Plus, I knew that Nani was also looking for a reason to splash out… although we obviously couldn’t afford it. The waleemah had been quite the event for her and I could already tell that she was ina competitive mood when she asked my mother how much they must have spent on the function.
Mummy had just shrugged. It wasn’t her habit to talk about what people spent and earned. And although, by any standards, the function could not have been cheap to have, I think what Nani meant was that it was way more fancy than our simple, home-cooked meal, paper plate function held in the marquee in our garden. What Nani was missing was that by far, the simplicity had been more beloved to Allah.
Simplicity had been the only key in mummy’s plan, and Mohsina was happy with it. What was the need to please anyone else, if Allah was happy?

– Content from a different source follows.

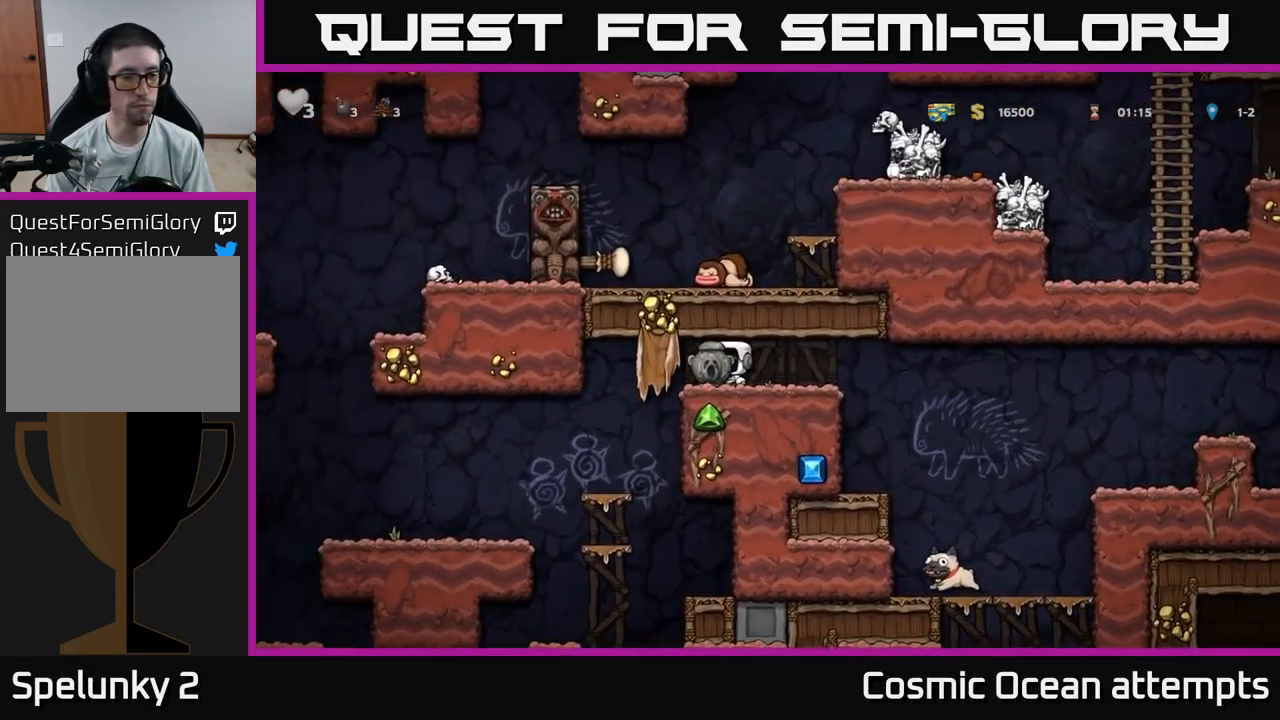
{"buttons": ["DPAD_LEFT"], "left_stick": "center", "right_stick": "center", "events": []}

“We must rather look at the good they did,” Ma said unwaveringly, and I immediately admired the fact that she didn’t point out their flaws. “They were such good hosts. They fed so many poor people, and it wasn’t over the top.”
She had a point there.
Also, I had understood a while back that Allah blesses people in different ways, and allows people to serve through different means.
Yes, they had money and had spent it a generously on this function, but it was by no means what I would call extravagant. I mean, the things I had seen on Instagram were much more crazy.
Besides, I had once heard that in our quest of life, that Allah has been so merciful to accept such varying forms of worship, that it just so happens that it is almost natural to possess at least one. And how merciful is Allah that he allows us to earn our Jannah, even through those qualities that come easily to us…
Abu Huraira reported: The Prophet, peace and blessings be upon him, said, “The generous one is near to Allah, near to Paradise, near to the people, and far from the Hellfire. The miserly one is far from Allah, far from Paradise, far from the people, and near to the Hellfire. An ignorant generous person is more beloved to Allah Almighty than a stingy scholar.”
Source: Sunan al-Tirmidhī 1961
I guess what I’m saying is that while generosity may come easy to some, prayer may be natural for others. While some people may possess an innate quality of sublime character, others may be granted Jannah just because they forgive any fault against them almost immediately. Some people are most loving and easy to please, whilst others have the beautiful quality of wanting to serve others.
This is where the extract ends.